**TASK LIST**:
[1] Answer these questions from the paper summary on tamper-resistant unlearning:
(a) According to the abstract, forget-set accuracy can recover from about what level after unlearning to about what level after fine-tuning?
(b) What two proposed approaches does the TL;DR single out?
(c) In Figure 1, which dataset is used, and which class provides the forget set of atypical examples?
[2] List every section heading that appears below the title in the paper summary on tamper-resistant unlearning.
[3] Return the passage of the paper summary on tamper-resistant unlearning that runs from "Figures (13)" up to and including "from class 'airplane'.".

**EXCERPT TO READ**:
----

From Dormant to Deleted: Tamper-Resistant Unlearning Through Weight-Space Regularization

TL;DR

The paper tackles how unlearning methods for vision models can be defeated by relearning attacks that reintroduce forgotten information through fine-tuning. By analyzing the problem in a controlled, example-level setting, it shows that forget-set accuracy can rebound to near-perfect levels even when relearning uses only the retain set, indicating incomplete unlearning. A weight-space perspective introduces two diagnostic tools—$L_2$ weight-space distance and Linear Mode Connectivity—to predict tamper-resistance and guides the design of a new class of methods. The proposed approaches, notably Weight Distortion and Weight Dist Reg, push the unlearned model away from the pretrained one and establish tighter barriers in weight space, achieving state-of-the-art tamper-resistance at some cost to test accuracy. The work underscores the practical importance of tamper-resistance in unlearning and provides actionable strategies for more robust deployment.

Abstract

Recent unlearning methods for LLMs are vulnerable to relearning attacks: knowledge believed-to-be-unlearned re-emerges by fine-tuning on a small set of (even seemingly-unrelated) examples. We study this phenomenon in a controlled setting for example-level unlearning in vision classifiers. We make the surprising discovery that forget-set accuracy can recover from around 50% post-unlearning to nearly 100% with fine-tuning on just the retain set -- i.e., zero examples of the forget set. We observe this effect across a wide variety of unlearning methods, whereas for a model retrained from scratch excluding the forget set (gold standard), the accuracy remains at 50%. We observe that resistance to relearning attacks can be predicted by weight-space properties, specifically, $L_2$-distance and linear mode connectivity between the original and the unlearned model. Leveraging this insight, we propose a new class of methods that achieve state-of-the-art resistance to relearning attacks.

Figures (13)

• Figure 1: Fine-tuning an unlearned model on just the retain set recovers performance on the forget set! Results on CIFAR-10 using a forget set of atypical examples from class 'airplane'.

----

[Stored data entries]
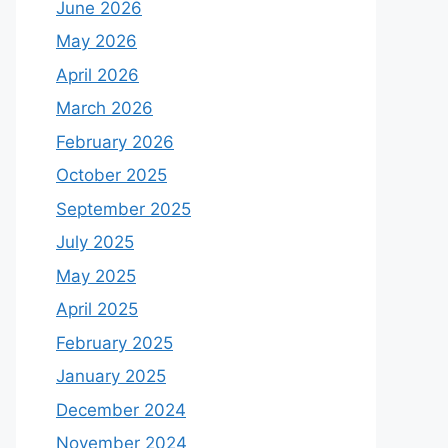
June 2026
May 2026
April 2026
March 2026
February 2026
October 2025
September 2025
July 2025
May 2025
April 2025
February 2025
January 2025
December 2024
November 2024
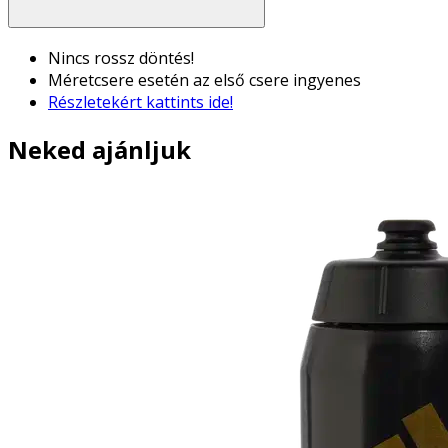
Nincs rossz döntés!
Méretcsere esetén az első csere ingyenes
Részletekért kattints ide!
Neked ajánljuk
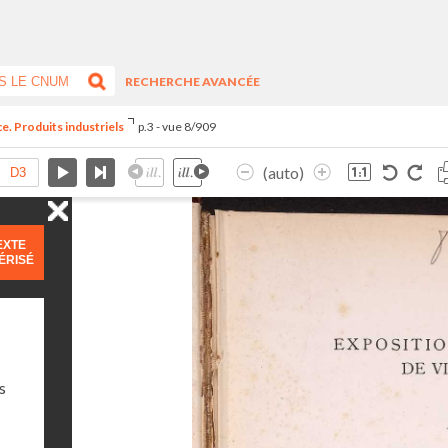
RECHERCHE AVANCÉE
e. Produits industriels
p.3 - vue 8/909
(auto)
EXTE
ÉRISÉ
s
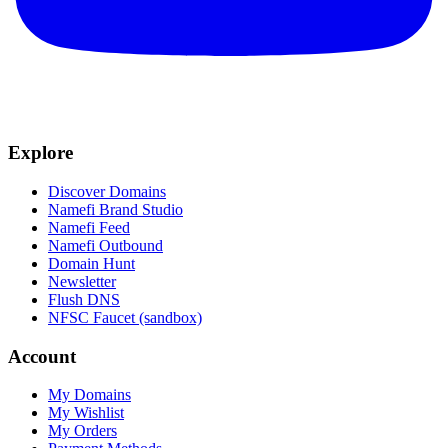
Explore
Discover Domains
Namefi Brand Studio
Namefi Feed
Namefi Outbound
Domain Hunt
Newsletter
Flush DNS
NFSC Faucet (sandbox)
Account
My Domains
My Wishlist
My Orders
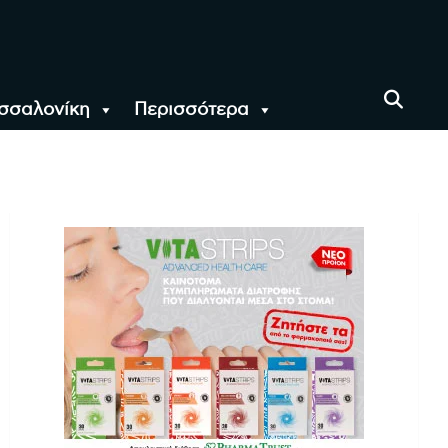
σσαλονίκη
Περισσότερα
αι όλο τον Κόσμο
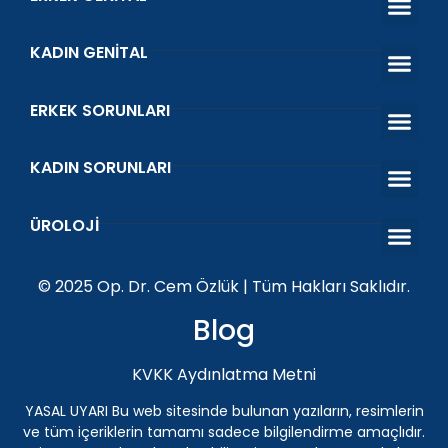
KADIN GENITAL
Estetik Ve Fonksiyo
Vajina Dara
Vajinal Gen
Genital Bey
İdrar Kaçırma Tedav
ERKEK SORUNLARI
Erken Boşal
Sertleşme Sorunu
Venöz Ligasy
Prostat Tedavi
Kısırlık Tedavi
KADIN SORUNLARI
O Shot Orgazm Aşısı
Vajinal Akıntı ve Koku
Islanma Prob
Kegel Egzers
ÜROLOJI
Penis Protezi
Genital Siğil (HPV) Tedavisi Antalya | Üroloji Uzman
İnmemiş Testis
ESWT Şok Dalga Tedav
© 2025 Op. Dr. Cem Özlük | Tüm Hakları Saklıdır.
Blog
KVKK Aydınlatma Metni
YASAL UYARI Bu web sitesinde bulunan yazıların, resimlerin
ve tüm içeriklerin tamamı sadece bilgilendirme amaçlıdır.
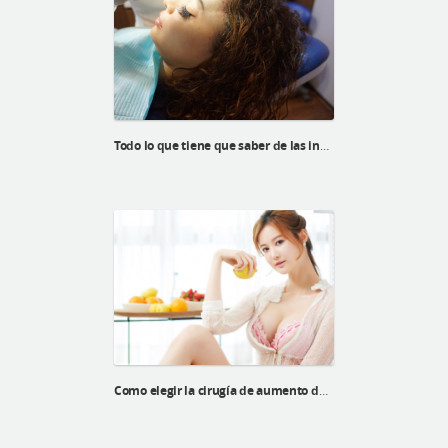
Todo lo que tiene que saber de las incisiones
Como elegir la cirugía de aumento de bustos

----

**COMPLETED EXERCISE**:
[1]
(a) From around 50% after unlearning to nearly 100%.
(b) Weight Distortion and Weight Dist Reg.
(c) CIFAR-10, with the forget set taken from the class 'airplane'.

[2]
TL;DR
Abstract
Figures (13)

[3]
Figures (13)

• Figure 1: Fine-tuning an unlearned model on just the retain set recovers performance on the forget set! Results on CIFAR-10 using a forget set of atypical examples from class 'airplane'.